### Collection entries
::::::::

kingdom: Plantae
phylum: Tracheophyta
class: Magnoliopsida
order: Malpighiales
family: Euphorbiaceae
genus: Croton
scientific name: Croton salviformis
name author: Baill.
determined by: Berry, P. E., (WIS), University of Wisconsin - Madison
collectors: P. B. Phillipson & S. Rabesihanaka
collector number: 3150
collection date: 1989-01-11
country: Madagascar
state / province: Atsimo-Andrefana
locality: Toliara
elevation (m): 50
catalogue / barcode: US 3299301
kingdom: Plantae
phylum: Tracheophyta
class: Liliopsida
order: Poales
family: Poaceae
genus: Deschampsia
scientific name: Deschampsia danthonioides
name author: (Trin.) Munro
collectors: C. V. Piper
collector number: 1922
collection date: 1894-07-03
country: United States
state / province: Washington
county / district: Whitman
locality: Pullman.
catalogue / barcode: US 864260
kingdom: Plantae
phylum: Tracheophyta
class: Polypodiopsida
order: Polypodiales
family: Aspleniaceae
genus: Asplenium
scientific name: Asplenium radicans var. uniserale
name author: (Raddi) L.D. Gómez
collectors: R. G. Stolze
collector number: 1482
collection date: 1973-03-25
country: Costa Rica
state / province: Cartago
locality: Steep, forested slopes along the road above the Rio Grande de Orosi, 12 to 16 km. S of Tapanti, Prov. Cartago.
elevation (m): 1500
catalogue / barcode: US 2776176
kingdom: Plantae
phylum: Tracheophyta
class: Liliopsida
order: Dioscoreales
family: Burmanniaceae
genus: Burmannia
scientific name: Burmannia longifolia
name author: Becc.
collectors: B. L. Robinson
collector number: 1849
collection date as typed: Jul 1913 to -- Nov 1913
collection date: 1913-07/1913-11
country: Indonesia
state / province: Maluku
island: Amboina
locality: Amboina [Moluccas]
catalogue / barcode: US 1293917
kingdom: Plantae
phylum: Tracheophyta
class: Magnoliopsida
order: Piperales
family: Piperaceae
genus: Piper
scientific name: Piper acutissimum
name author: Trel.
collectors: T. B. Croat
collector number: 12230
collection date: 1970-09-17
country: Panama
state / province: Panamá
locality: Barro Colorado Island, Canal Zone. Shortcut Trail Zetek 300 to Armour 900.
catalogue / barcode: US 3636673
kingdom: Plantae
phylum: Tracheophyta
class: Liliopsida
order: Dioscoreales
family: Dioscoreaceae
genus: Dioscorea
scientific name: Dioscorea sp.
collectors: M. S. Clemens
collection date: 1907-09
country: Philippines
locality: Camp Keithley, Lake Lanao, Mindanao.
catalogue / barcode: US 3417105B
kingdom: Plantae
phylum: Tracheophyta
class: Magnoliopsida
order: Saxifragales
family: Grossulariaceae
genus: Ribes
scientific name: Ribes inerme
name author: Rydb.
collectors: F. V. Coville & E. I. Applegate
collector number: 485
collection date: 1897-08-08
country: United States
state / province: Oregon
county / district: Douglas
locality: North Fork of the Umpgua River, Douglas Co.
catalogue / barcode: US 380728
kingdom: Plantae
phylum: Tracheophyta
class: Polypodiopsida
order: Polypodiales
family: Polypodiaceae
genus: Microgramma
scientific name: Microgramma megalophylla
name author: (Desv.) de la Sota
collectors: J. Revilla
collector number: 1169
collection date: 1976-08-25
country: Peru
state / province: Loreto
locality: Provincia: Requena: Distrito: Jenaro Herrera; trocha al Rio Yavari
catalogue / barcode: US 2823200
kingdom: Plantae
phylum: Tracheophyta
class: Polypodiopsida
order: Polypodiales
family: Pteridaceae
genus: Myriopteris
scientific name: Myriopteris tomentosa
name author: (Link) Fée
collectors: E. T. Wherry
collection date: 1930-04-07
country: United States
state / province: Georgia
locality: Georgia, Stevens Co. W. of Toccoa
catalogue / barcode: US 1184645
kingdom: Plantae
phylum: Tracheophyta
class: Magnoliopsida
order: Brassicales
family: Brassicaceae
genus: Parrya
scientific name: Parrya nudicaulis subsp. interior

::::::::

### Task description
Copy out every line of the entries above with no changes at all.

### Response below
kingdom: Plantae
phylum: Tracheophyta
class: Magnoliopsida
order: Malpighiales
family: Euphorbiaceae
genus: Croton
scientific name: Croton salviformis
name author: Baill.
determined by: Berry, P. E., (WIS), University of Wisconsin - Madison
collectors: P. B. Phillipson & S. Rabesihanaka
collector number: 3150
collection date: 1989-01-11
country: Madagascar
state / province: Atsimo-Andrefana
locality: Toliara
elevation (m): 50
catalogue / barcode: US 3299301
kingdom: Plantae
phylum: Tracheophyta
class: Liliopsida
order: Poales
family: Poaceae
genus: Deschampsia
scientific name: Deschampsia danthonioides
name author: (Trin.) Munro
collectors: C. V. Piper
collector number: 1922
collection date: 1894-07-03
country: United States
state / province: Washington
county / district: Whitman
locality: Pullman.
catalogue / barcode: US 864260
kingdom: Plantae
phylum: Tracheophyta
class: Polypodiopsida
order: Polypodiales
family: Aspleniaceae
genus: Asplenium
scientific name: Asplenium radicans var. uniserale
name author: (Raddi) L.D. Gómez
collectors: R. G. Stolze
collector number: 1482
collection date: 1973-03-25
country: Costa Rica
state / province: Cartago
locality: Steep, forested slopes along the road above the Rio Grande de Orosi, 12 to 16 km. S of Tapanti, Prov. Cartago.
elevation (m): 1500
catalogue / barcode: US 2776176
kingdom: Plantae
phylum: Tracheophyta
class: Liliopsida
order: Dioscoreales
family: Burmanniaceae
genus: Burmannia
scientific name: Burmannia longifolia
name author: Becc.
collectors: B. L. Robinson
collector number: 1849
collection date as typed: Jul 1913 to -- Nov 1913
collection date: 1913-07/1913-11
country: Indonesia
state / province: Maluku
island: Amboina
locality: Amboina [Moluccas]
catalogue / barcode: US 1293917
kingdom: Plantae
phylum: Tracheophyta
class: Magnoliopsida
order: Piperales
family: Piperaceae
genus: Piper
scientific name: Piper acutissimum
name author: Trel.
collectors: T. B. Croat
collector number: 12230
collection date: 1970-09-17
country: Panama
state / province: Panamá
locality: Barro Colorado Island, Canal Zone. Shortcut Trail Zetek 300 to Armour 900.
catalogue / barcode: US 3636673
kingdom: Plantae
phylum: Tracheophyta
class: Liliopsida
order: Dioscoreales
family: Dioscoreaceae
genus: Dioscorea
scientific name: Dioscorea sp.
collectors: M. S. Clemens
collection date: 1907-09
country: Philippines
locality: Camp Keithley, Lake Lanao, Mindanao.
catalogue / barcode: US 3417105B
kingdom: Plantae
phylum: Tracheophyta
class: Magnoliopsida
order: Saxifragales
family: Grossulariaceae
genus: Ribes
scientific name: Ribes inerme
name author: Rydb.
collectors: F. V. Coville & E. I. Applegate
collector number: 485
collection date: 1897-08-08
country: United States
state / province: Oregon
county / district: Douglas
locality: North Fork of the Umpgua River, Douglas Co.
catalogue / barcode: US 380728
kingdom: Plantae
phylum: Tracheophyta
class: Polypodiopsida
order: Polypodiales
family: Polypodiaceae
genus: Microgramma
scientific name: Microgramma megalophylla
name author: (Desv.) de la Sota
collectors: J. Revilla
collector number: 1169
collection date: 1976-08-25
country: Peru
state / province: Loreto
locality: Provincia: Requena: Distrito: Jenaro Herrera; trocha al Rio Yavari
catalogue / barcode: US 2823200
kingdom: Plantae
phylum: Tracheophyta
class: Polypodiopsida
order: Polypodiales
family: Pteridaceae
genus: Myriopteris
scientific name: Myriopteris tomentosa
name author: (Link) Fée
collectors: E. T. Wherry
collection date: 1930-04-07
country: United States
state / province: Georgia
locality: Georgia, Stevens Co. W. of Toccoa
catalogue / barcode: US 1184645
kingdom: Plantae
phylum: Tracheophyta
class: Magnoliopsida
order: Brassicales
family: Brassicaceae
genus: Parrya
scientific name: Parrya nudicaulis subsp. interior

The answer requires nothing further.